__To do__:
Copy the listing exactly, images excluded.

*** Opening of Data to process ***

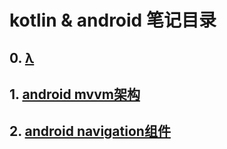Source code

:# kotlin & android 笔记目录

## 0. [λ](kotlin_mvvm.md)
## 1. [android mvvm架构](android_mvvm.md)
## 2. [android navigation组件](android_navigation.md)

*** Close of Data to process ***

__Result__:
Source code

:# kotlin & android 笔记目录

## 0. [λ](kotlin_mvvm.md)
## 1. [android mvvm架构](android_mvvm.md)
## 2. [android navigation组件](android_navigation.md)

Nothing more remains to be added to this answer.